• **What you should do**
Render the listing below as a JSON list of strings with one string per line, skipping blank lines and leaving the pictures out.

··· Data below

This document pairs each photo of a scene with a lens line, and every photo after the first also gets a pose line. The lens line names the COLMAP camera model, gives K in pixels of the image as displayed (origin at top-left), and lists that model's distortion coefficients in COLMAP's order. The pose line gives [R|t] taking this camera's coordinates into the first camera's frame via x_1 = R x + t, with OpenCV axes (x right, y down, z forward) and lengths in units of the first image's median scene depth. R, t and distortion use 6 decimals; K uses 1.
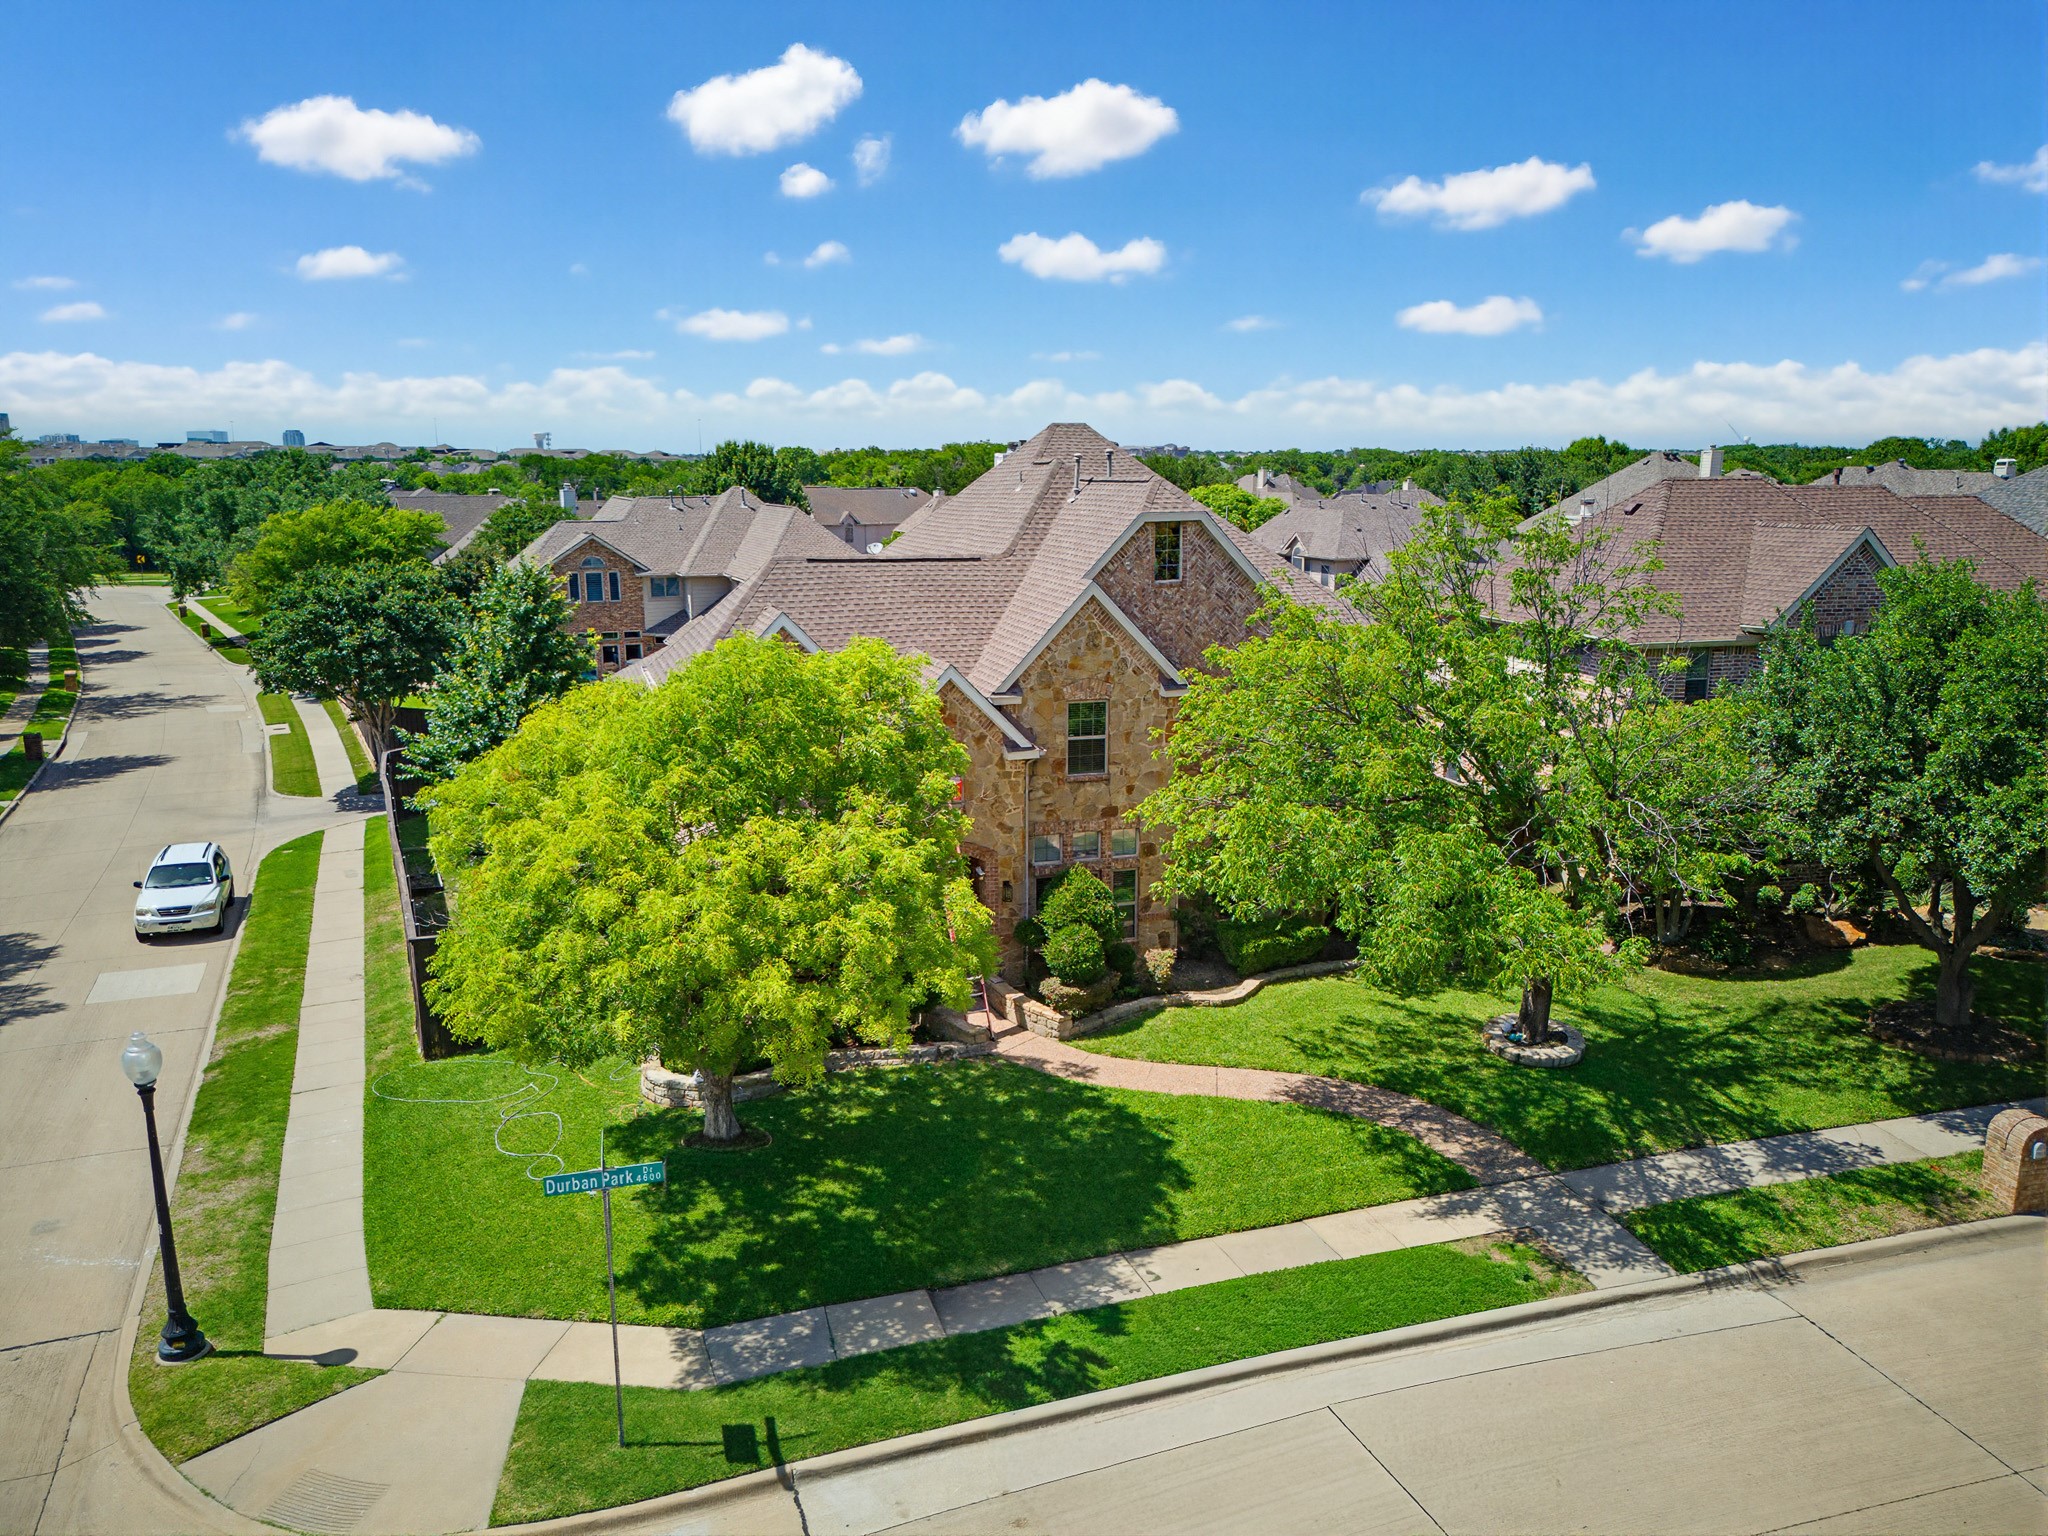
lens RADIAL K [[1481.4, 0, 1024.0], [0, 1481.4, 768.0], [0, 0, 1]] dist [0.022933, -0.005757]
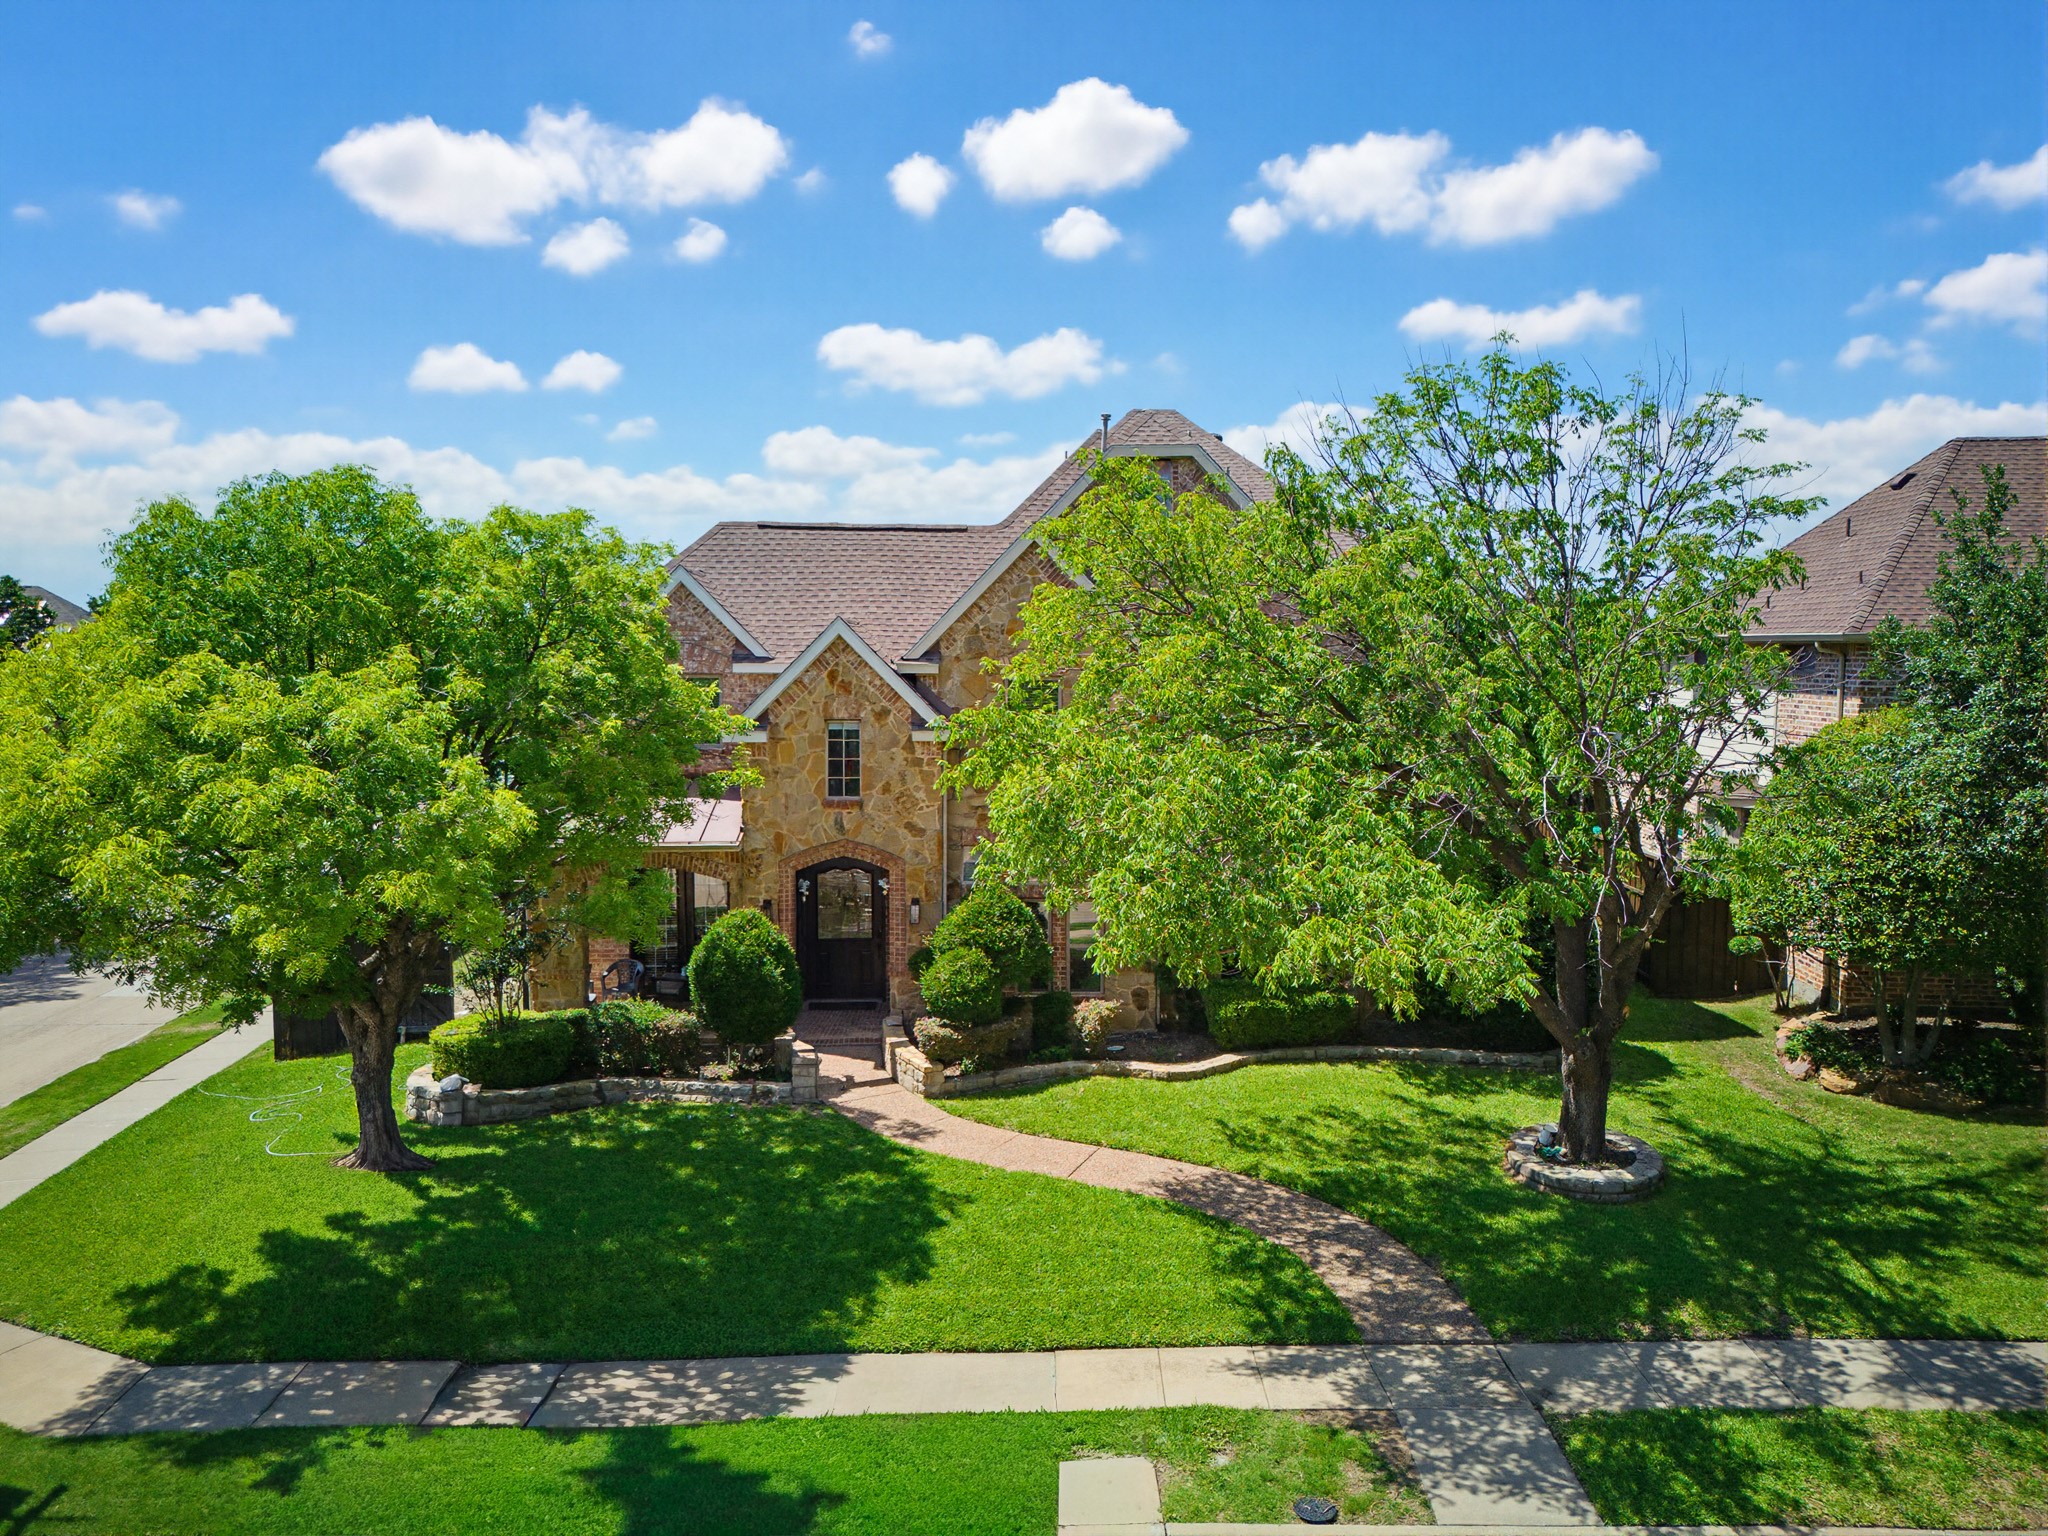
lens RADIAL K [[1481.4, 0, 1024.0], [0, 1481.4, 768.0], [0, 0, 1]] dist [0.022933, -0.005757]
pose [[0.955346, 0.026581, -0.294292, 0.316947], [-0.063009, 0.991365, -0.114999, 0.109317], [0.288694, 0.128407, 0.948772, 0.294849]]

······

• **Output for this exercise**
[
  "This document pairs each photo of a scene with a lens line, and every photo after the first also gets a pose line. The lens line names the COLMAP camera model, gives K in pixels of the image as displayed (origin at top-left), and lists that model's distortion coefficients in COLMAP's order. The pose line gives [R|t] taking this camera's coordinates into the first camera's frame via x_1 = R x + t, with OpenCV axes (x right, y down, z forward) and lengths in units of the first image's median scene depth. R, t and distortion use 6 decimals; K uses 1.",
  "lens RADIAL K [[1481.4, 0, 1024.0], [0, 1481.4, 768.0], [0, 0, 1]] dist [0.022933, -0.005757]",
  "lens RADIAL K [[1481.4, 0, 1024.0], [0, 1481.4, 768.0], [0, 0, 1]] dist [0.022933, -0.005757]",
  "pose [[0.955346, 0.026581, -0.294292, 0.316947], [-0.063009, 0.991365, -0.114999, 0.109317], [0.288694, 0.128407, 0.948772, 0.294849]]"
]